═══ Data for this task ═══
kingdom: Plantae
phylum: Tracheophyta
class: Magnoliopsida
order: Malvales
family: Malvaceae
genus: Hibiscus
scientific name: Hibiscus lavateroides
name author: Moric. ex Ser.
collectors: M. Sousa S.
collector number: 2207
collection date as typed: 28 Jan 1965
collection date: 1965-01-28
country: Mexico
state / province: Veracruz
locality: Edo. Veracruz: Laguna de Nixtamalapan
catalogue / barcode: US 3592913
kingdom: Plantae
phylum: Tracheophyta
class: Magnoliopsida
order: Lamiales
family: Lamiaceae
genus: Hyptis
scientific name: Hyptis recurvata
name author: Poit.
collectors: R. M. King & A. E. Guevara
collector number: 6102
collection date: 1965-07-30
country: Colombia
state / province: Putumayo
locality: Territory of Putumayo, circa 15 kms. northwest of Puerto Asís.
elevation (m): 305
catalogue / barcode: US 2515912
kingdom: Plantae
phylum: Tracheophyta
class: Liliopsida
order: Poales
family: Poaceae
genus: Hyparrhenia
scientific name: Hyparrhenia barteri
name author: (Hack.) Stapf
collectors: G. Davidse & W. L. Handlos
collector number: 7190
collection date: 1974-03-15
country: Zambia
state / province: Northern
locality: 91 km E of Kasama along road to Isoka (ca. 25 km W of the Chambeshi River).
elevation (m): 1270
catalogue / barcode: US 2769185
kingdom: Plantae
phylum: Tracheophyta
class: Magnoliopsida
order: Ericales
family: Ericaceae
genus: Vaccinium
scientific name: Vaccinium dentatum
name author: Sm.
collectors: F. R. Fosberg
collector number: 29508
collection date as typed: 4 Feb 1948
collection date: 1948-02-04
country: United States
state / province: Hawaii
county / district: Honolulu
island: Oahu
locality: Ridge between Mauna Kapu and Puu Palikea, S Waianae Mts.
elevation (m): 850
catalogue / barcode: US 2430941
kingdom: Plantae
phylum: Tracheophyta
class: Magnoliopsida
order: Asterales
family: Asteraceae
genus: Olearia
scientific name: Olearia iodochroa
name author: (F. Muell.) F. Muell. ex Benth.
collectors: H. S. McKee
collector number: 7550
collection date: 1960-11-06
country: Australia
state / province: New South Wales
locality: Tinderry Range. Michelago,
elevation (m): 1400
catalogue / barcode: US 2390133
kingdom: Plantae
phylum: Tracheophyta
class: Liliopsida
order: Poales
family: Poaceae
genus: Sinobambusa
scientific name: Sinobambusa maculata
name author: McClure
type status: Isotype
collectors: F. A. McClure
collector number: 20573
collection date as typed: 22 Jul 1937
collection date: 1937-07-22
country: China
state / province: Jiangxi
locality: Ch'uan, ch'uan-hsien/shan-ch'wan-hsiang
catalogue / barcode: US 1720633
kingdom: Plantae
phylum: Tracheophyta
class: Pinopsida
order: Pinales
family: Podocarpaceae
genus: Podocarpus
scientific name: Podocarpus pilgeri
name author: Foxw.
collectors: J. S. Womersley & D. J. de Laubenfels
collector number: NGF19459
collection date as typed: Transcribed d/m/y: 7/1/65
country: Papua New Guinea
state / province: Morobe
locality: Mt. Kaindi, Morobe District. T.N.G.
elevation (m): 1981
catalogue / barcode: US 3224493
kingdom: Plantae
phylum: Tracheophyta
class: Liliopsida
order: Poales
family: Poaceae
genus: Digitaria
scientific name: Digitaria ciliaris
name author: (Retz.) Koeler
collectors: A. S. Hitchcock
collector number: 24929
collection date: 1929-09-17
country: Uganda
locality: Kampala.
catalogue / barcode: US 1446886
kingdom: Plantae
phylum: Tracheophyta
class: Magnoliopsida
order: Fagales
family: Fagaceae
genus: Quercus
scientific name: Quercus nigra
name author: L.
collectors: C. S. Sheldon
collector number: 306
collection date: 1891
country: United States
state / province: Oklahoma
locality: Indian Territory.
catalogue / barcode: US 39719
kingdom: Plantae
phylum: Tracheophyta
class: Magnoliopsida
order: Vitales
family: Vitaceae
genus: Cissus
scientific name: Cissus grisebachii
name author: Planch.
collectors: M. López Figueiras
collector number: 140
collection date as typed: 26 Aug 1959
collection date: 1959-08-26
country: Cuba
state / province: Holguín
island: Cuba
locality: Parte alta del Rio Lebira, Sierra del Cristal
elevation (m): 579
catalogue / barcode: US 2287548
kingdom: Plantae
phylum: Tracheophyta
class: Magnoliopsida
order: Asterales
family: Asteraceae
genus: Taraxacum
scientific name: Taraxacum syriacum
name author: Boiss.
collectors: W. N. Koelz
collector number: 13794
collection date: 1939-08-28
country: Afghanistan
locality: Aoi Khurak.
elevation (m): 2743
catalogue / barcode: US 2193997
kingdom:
═══
Format everything from the first line down to the line that contains "name author: Poit.", both included, as a Markdown table with the columns Row and Text. Put a row number under Row and each line under Text, and leave out any blank lines.

| Row | Text |
|---|---|
| 1 | kingdom: Plantae |
| 2 | phylum: Tracheophyta |
| 3 | class: Magnoliopsida |
| 4 | order: Malvales |
| 5 | family: Malvaceae |
| 6 | genus: Hibiscus |
| 7 | scientific name: Hibiscus lavateroides |
| 8 | name author: Moric. ex Ser. |
| 9 | collectors: M. Sousa S. |
| 10 | collector number: 2207 |
| 11 | collection date as typed: 28 Jan 1965 |
| 12 | collection date: 1965-01-28 |
| 13 | country: Mexico |
| 14 | state / province: Veracruz |
| 15 | locality: Edo. Veracruz: Laguna de Nixtamalapan |
| 16 | catalogue / barcode: US 3592913 |
| 17 | kingdom: Plantae |
| 18 | phylum: Tracheophyta |
| 19 | class: Magnoliopsida |
| 20 | order: Lamiales |
| 21 | family: Lamiaceae |
| 22 | genus: Hyptis |
| 23 | scientific name: Hyptis recurvata |
| 24 | name author: Poit. |